People in favor of overcharging libraries love to compare eBooks to paper books rather than looking at eBooks for what they are: a new technology. They try to preserve an old business model by introducing artificial limits. Their business model mind you. Who cares if libraries, the gateway to knowledge, draw the short straw.

I repeat: Why should libraries pay a multiple for the same eBook compared to what normal people pay, while car rentals get premium discounts when purchasing cars for their fleet?

I find it odd that you consider an ebook/pbook comparison invalid, but an ebook/car comparison perfectly valid. Especially when they are used in completely different ways, and I don't mean reading vs driving.

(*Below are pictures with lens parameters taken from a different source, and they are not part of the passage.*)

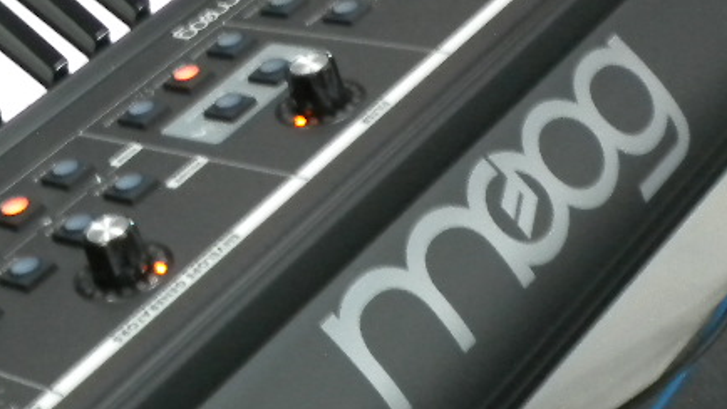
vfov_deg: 13.4
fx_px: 1735
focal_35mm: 90
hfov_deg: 23.5
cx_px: 221
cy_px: 236
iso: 400
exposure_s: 1/27
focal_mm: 6.3
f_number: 3.1
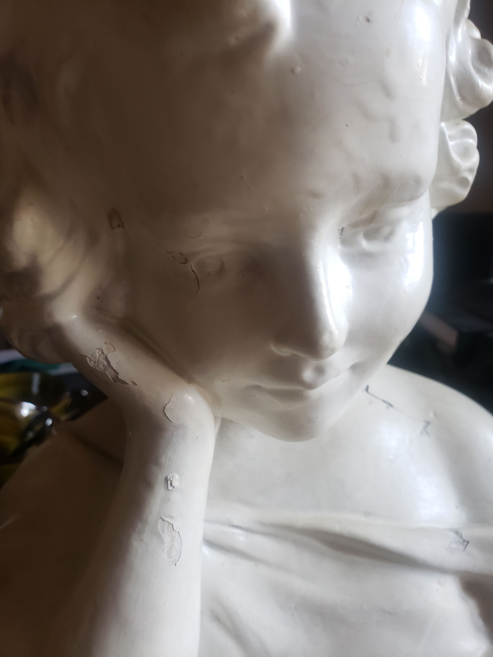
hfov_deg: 53.1
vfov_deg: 67.3
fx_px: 494
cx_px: 246
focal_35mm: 26
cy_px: 328
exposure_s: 1/50
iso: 320
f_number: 2.4
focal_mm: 4.3
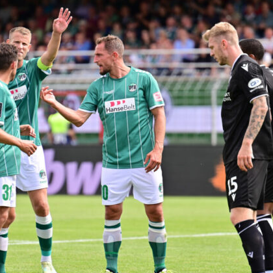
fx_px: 3266
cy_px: 146
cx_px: 104
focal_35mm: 366
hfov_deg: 4.8
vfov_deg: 4.8
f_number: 4
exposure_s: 1/1250
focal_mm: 260
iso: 320
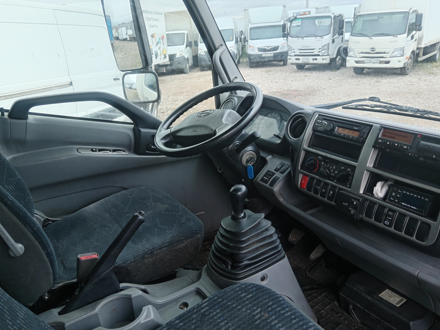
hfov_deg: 63.4
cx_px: 218
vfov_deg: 49.7
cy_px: 170
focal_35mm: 28
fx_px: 356
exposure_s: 1/100
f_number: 1.9
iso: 109
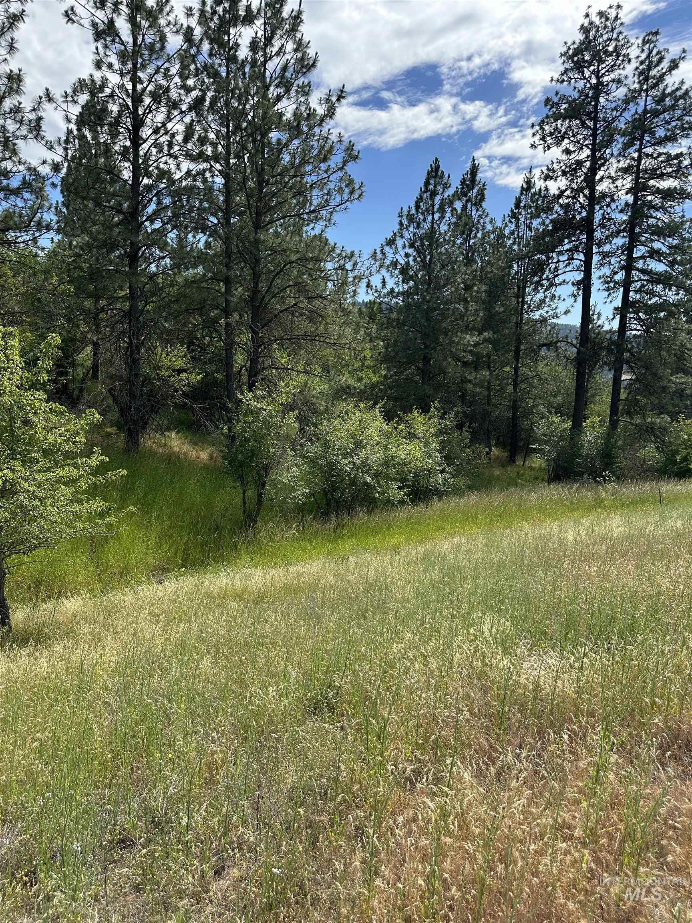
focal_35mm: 24
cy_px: 462
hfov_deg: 56.8
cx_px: 346
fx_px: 640
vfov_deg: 71.6
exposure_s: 1/3472
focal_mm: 6.86
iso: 80
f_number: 1.78
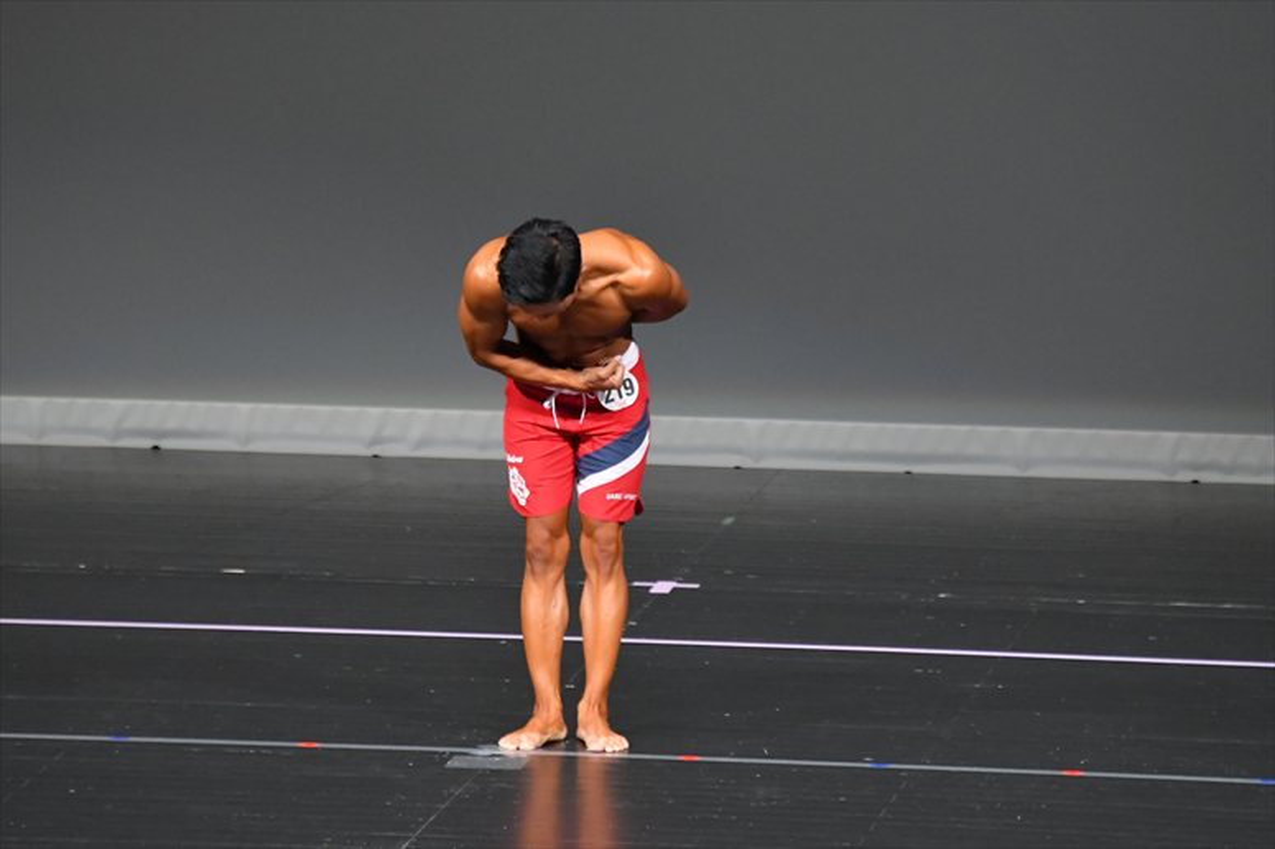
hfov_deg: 5.5
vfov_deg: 3.7
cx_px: 638
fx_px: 13275
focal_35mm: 375
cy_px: 424
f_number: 5.6
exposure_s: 1/400
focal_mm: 250
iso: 5000
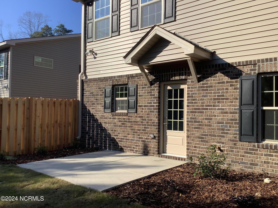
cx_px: 139
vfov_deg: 45.4
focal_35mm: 31
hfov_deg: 58.4
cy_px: 104
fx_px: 249
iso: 25
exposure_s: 1/1164
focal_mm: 3.3
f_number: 2.4
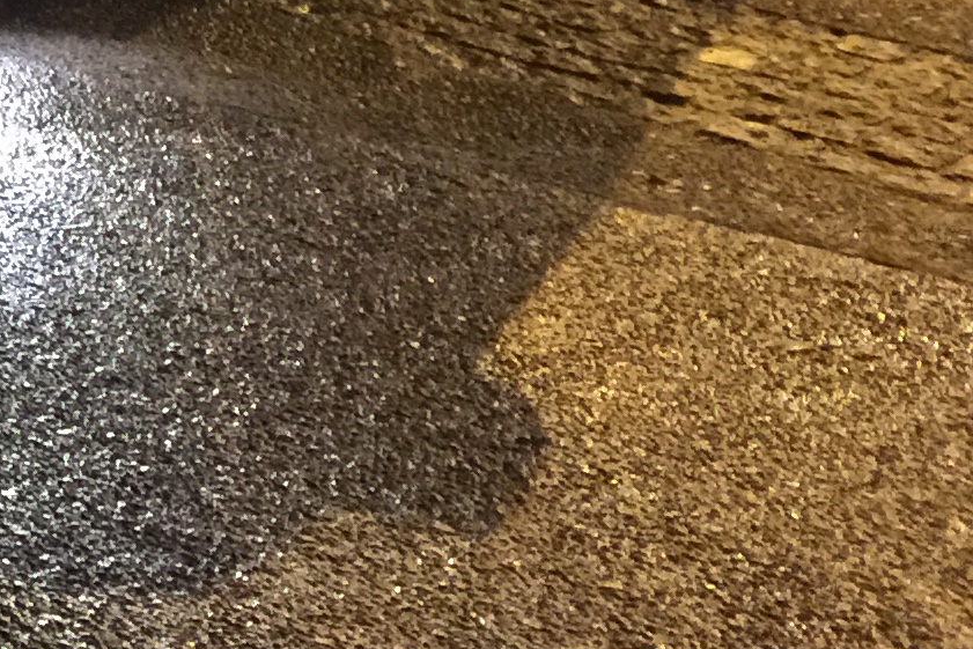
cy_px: -757
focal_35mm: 117
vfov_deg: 10.5
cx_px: -804
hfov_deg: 15.1
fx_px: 3163
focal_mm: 4.15
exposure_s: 1/4
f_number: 2.2
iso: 100
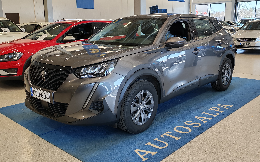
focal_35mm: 37
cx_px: 131
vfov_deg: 34.4
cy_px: 76
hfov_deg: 52.7
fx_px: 262
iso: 100
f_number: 1.9
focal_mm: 6.12
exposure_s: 1/100
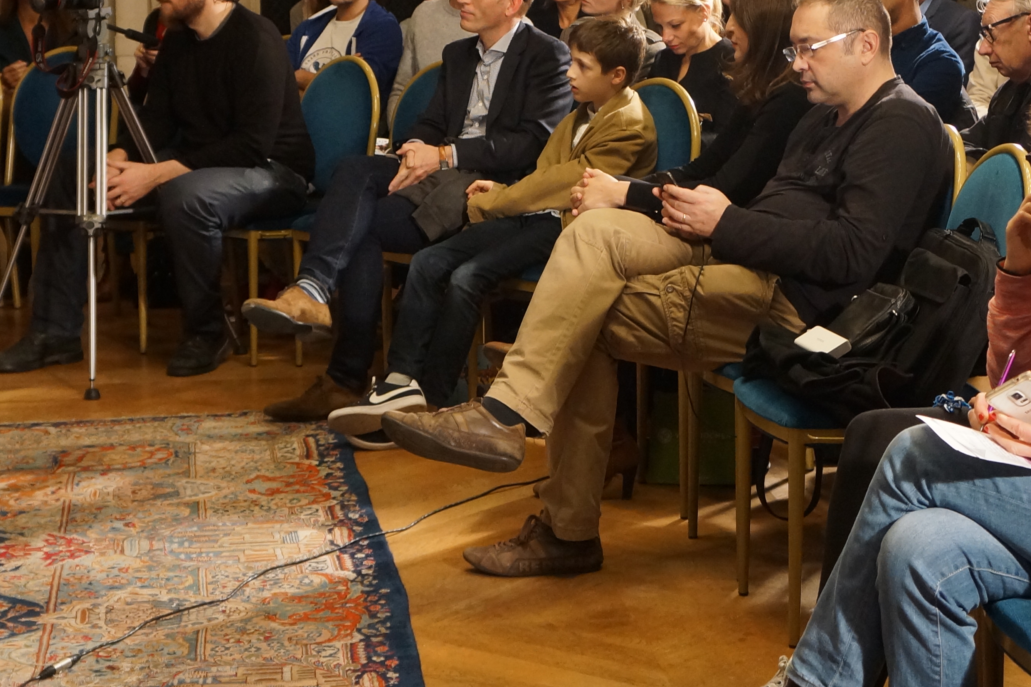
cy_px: 152
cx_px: 584
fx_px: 2377
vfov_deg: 16.3
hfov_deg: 24.5
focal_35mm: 83
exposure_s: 1/60
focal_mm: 25
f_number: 4
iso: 1000
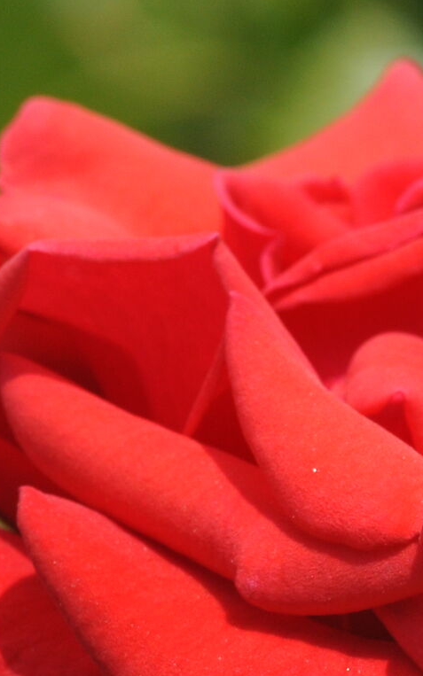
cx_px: 558
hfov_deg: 2.6
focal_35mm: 505
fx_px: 9306
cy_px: 549
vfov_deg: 4.2
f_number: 11
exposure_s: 1/500
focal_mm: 105
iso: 400
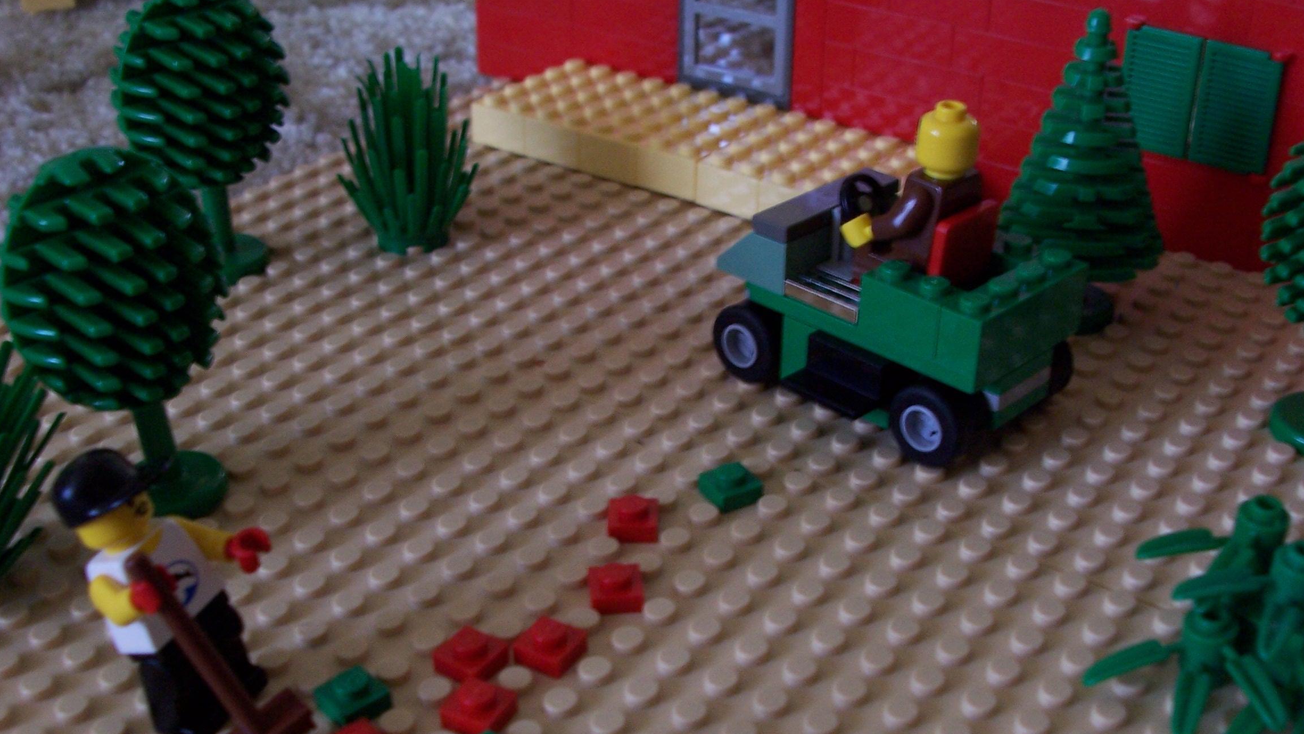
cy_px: 453
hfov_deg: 44.6
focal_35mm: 46
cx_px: 654
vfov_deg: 25.9
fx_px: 1590
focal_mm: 7.2
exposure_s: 1/8
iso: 140
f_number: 2.8
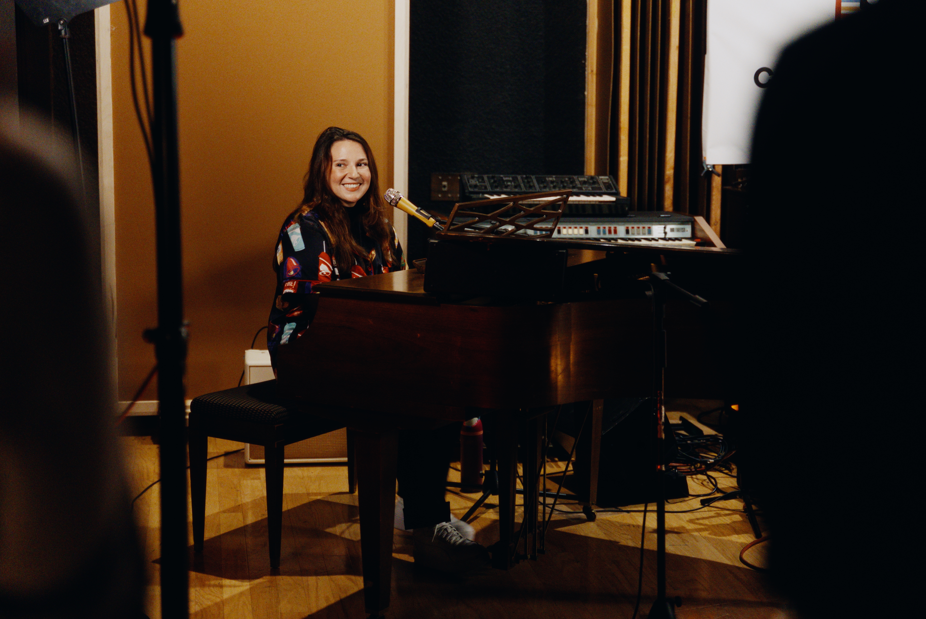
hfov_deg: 33.9
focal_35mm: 59
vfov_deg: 23.0
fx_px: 1518
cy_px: 310
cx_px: 463
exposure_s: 1/50
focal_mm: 59
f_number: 2.8
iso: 5000
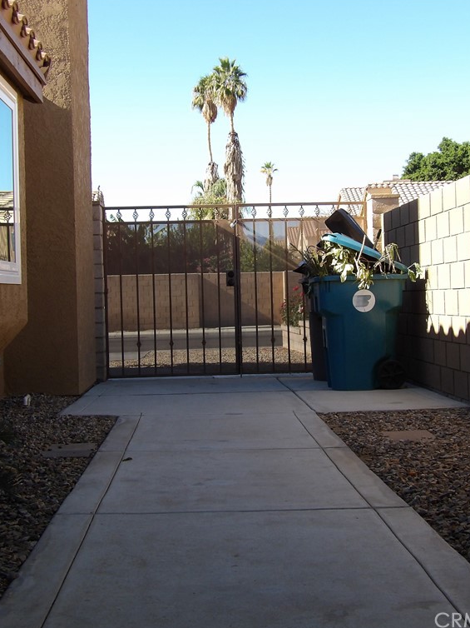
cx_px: 253
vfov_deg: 36.2
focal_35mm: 53
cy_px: 312
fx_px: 960
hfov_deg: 27.5
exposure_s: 1/301
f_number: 3.7
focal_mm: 7
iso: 100
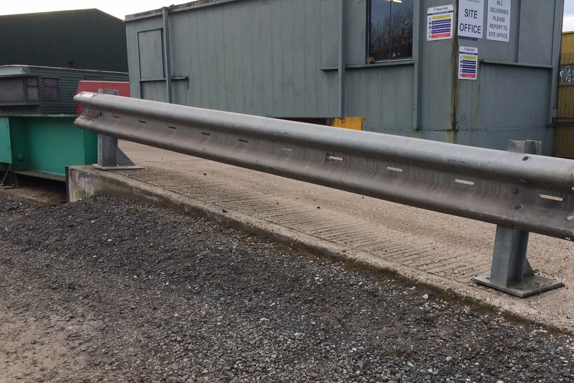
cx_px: 339
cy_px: 215
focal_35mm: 40
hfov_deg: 48.2
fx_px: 638
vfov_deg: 33.3
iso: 32
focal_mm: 4.15
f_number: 2.2
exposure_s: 1/820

A book in any format, is typically* used once by a user, unlike cars, which might be used multiple times by the same user.

Books are also less commodified than rental cars. An individual is unlikely to go to the car rental place and specify exactly which make and model they want (unless it's high end of course), rather, they select a type, eg medium-sized, and the car rental place will give you what *they* choose. However with books, it's unlikely that an individual will go to a library and say they want something from genre X, and leave it up to the librarian to choose something for them.

If you want to compare business models, then consider the considerable "wastage" of having books idling on shelves, even electronic ones. In the transport industry (to which car rental companies belong), such idling indicates vast overstocking and the solution would be to massively cull the excess. I am guessing you would not be supportive of such an action by libraries?

In short, I disagree that a car rental company is a valid comparison to a library.

* I think in general the number of times a book is re-read by the same person is tiny in comparison to the number to once-only reads. I read a lot, and I re-read my favourites, but the proportion of books that I re-read compared to those I don't is vanishingly small.